# About this exercise
From the entries that follow, copy each line in which "size" appears.

• • • • • • •

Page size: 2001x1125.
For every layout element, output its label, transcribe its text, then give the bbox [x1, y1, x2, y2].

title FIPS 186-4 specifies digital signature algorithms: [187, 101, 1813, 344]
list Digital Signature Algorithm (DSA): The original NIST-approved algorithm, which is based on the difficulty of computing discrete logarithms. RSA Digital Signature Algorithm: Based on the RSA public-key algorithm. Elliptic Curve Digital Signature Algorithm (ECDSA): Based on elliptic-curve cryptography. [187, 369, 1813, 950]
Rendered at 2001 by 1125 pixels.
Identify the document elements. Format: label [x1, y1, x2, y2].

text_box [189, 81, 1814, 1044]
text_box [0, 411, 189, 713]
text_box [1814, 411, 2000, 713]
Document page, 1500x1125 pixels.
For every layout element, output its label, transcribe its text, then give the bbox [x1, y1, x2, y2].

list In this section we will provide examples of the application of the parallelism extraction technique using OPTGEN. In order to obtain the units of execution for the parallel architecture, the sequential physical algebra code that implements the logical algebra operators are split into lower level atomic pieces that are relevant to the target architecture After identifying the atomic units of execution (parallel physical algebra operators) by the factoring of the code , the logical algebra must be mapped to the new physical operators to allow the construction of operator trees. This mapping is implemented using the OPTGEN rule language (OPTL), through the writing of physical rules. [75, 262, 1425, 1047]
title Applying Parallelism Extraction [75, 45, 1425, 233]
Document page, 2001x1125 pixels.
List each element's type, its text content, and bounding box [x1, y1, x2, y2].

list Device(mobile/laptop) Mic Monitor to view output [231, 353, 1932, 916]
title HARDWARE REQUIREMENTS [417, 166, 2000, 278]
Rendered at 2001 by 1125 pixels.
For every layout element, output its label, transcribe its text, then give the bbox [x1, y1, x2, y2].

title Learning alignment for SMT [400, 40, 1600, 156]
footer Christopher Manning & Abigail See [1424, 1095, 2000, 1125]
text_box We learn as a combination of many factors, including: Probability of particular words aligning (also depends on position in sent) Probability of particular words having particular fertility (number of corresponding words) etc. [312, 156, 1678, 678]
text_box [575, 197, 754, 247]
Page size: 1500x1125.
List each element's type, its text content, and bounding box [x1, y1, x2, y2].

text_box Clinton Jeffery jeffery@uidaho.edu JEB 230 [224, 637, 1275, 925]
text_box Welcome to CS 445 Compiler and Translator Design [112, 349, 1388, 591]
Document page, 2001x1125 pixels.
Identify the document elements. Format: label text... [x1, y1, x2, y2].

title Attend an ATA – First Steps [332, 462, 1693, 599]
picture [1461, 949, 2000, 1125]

• • • • • • •

# Result of the exercise
Page size: 2001x1125.
Page size: 1500x1125.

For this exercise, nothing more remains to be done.